Question for the Glock Armorer's out there, has Glock come out with any kind of an official statement on that part lately?
 
Interesting topic. I would install the channel liner. The gun is designed to have one.

I thought the purpose of the channel liner was to lessen the firing pin spring and spring cup wear and to eliminate the need for lubricant. I know Glock recommends that we do not lubricate inside the firing pin channel. Doing so can gum things up and cause misfires as I recall.

If it is a useless part, one would think Glock would sunset that part from it's latest guns. Do they have plans to do that? I just looked in my G43 and it sure looks like there's a channel liner in there.

The way I look at it is, Glock's are a very rugged, ridiculously reliable and fairly accurate weapon. It appears to me that Glock puts a part in their guns for a reason. I wouldn't consider running a gun without all of the required parts in it, no matter what the brand.

Question for the Glock Armorer's out there, has Glock come out with any kind of an official statement on that part lately?
911229


The exploded diagram for the 42/43 in the Glock manual can confirm that there is no channel liner.
 
I am building out a Glock 23 slide from Rock Slide. In the parts set I bought there is a plastic liner that gets drifted into the channel where the Striker lives. What does the liner do, and how important is the liner to the proper function of the mechanism? What happens if one forgets to drift the liner into the channel?
If the liner is not installed the striker may move inside the channel biasing it away or toward the cruciform. This can cause sear engagement problems-lack of or to much.


#prettysurethatsbroken
 
Keeps the striker centered simply, minimizes tolerance slop of the striker floating inside the channel - low maintenance, cheap, not hurting anything ....Why NOT?? Perhaps reduces wear on a striker reducing the sloppy movement in and out of the breech hole??

Proven to work fine invisibly (almost ignored).

Why not?? If it works, don't fix it. Leave it be, don't mess with it.

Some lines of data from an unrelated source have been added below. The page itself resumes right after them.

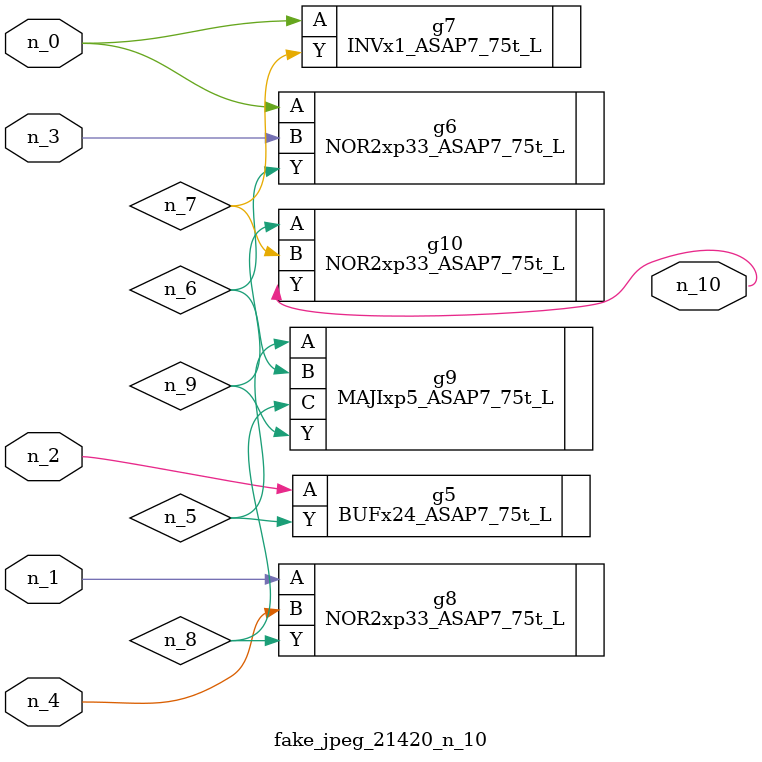
<source format=v>
module fake_jpeg_21420_n_10 (n_3, n_2, n_1, n_0, n_4, n_10);

input n_3;
input n_2;
input n_1;
input n_0;
input n_4;

output n_10;

wire n_8;
wire n_9;
wire n_6;
wire n_5;
wire n_7;

BUFx24_ASAP7_75t_L g5 ( 
.A(n_2),
.Y(n_5)
);

NOR2xp33_ASAP7_75t_L g6 ( 
.A(n_0),
.B(n_3),
.Y(n_6)
);

INVx1_ASAP7_75t_L g7 ( 
.A(n_0),
.Y(n_7)
);

NOR2xp33_ASAP7_75t_L g8 ( 
.A(n_1),
.B(n_4),
.Y(n_8)
);

MAJIxp5_ASAP7_75t_L g9 ( 
.A(n_5),
.B(n_6),
.C(n_8),
.Y(n_9)
);

NOR2xp33_ASAP7_75t_L g10 ( 
.A(n_9),
.B(n_7),
.Y(n_10)
);


endmodule
</source>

It is like why brake pads have those cheap flimsy little metal caliper clips which are a pain in the ass to position and install correctly-- certainly the pad will work just fine without the clip--- do you really need it? You don't really need them, until you do.
 
I guess maybe it's because there's not a lot of room in there. Maybe what I'm looking at is just how the slide is machined.
I'm not sure one could even install a channel liner in those models if they tried, but in my 48 it also looks like there is due to the way it is milled but if you shine a light in you will see the metal walls.

With regard to the OP's Glock, they will definately need to install one. Not hard, just use the tool and it takes less than a minute and not something the OP is likely ever to deal with again.